▸ WORK ORDER:
Omit every picture while you reproduce the entries that follow word for word.

─── SUPPLIED MATERIAL

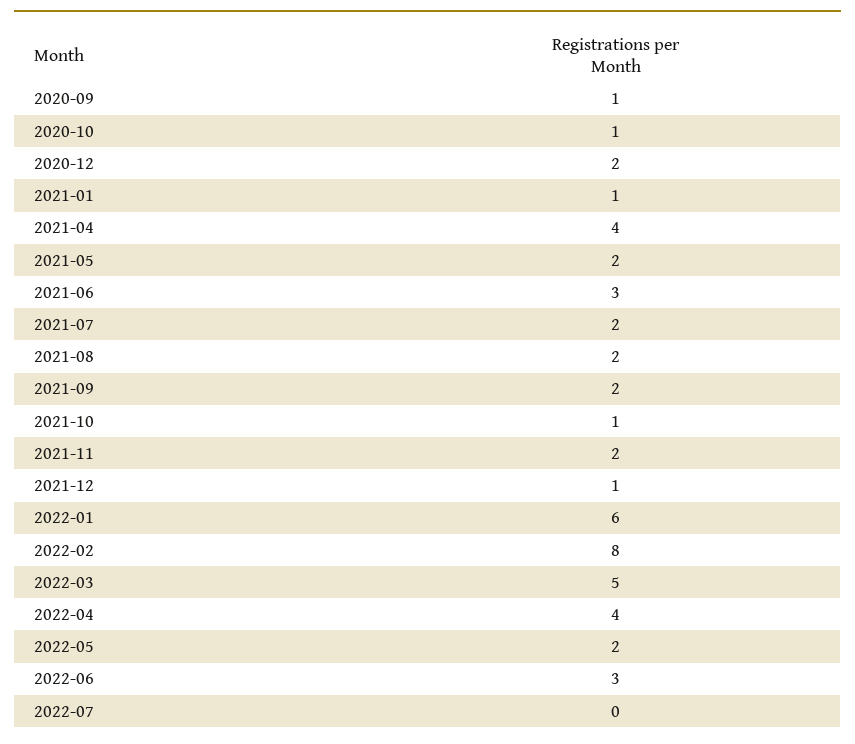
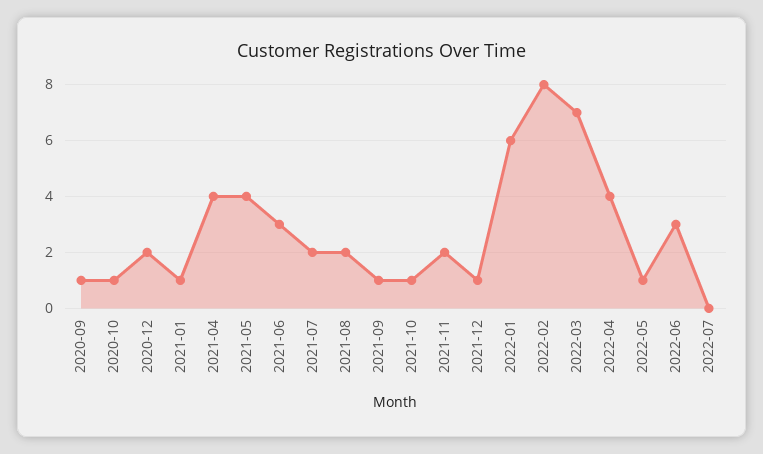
  {
    "2020-09": 1,
    "2020-10": 1,
    "2020-12": 2,
    "2021-01": 1,
    "2021-04": 4,
-   "2021-05": 2,
+   "2021-05": 4,
    "2021-06": 3,
    "2021-07": 2,
    "2021-08": 2,
-   "2021-09": 2,
+   "2021-09": 1,
    "2021-10": 1,
    "2021-11": 2,
    "2021-12": 1,
    "2022-01": 6,
    "2022-02": 8,
-   "2022-03": 5,
+   "2022-03": 7,
    "2022-04": 4,
-   "2022-05": 2,
+   "2022-05": 1,
    "2022-06": 3,
    "2022-07": 0
  }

──────

▸ EXERCISE ANSWER:
  {
    "2020-09": 1,
    "2020-10": 1,
    "2020-12": 2,
    "2021-01": 1,
    "2021-04": 4,
-   "2021-05": 2,
+   "2021-05": 4,
    "2021-06": 3,
    "2021-07": 2,
    "2021-08": 2,
-   "2021-09": 2,
+   "2021-09": 1,
    "2021-10": 1,
    "2021-11": 2,
    "2021-12": 1,
    "2022-01": 6,
    "2022-02": 8,
-   "2022-03": 5,
+   "2022-03": 7,
    "2022-04": 4,
-   "2022-05": 2,
+   "2022-05": 1,
    "2022-06": 3,
    "2022-07": 0
  }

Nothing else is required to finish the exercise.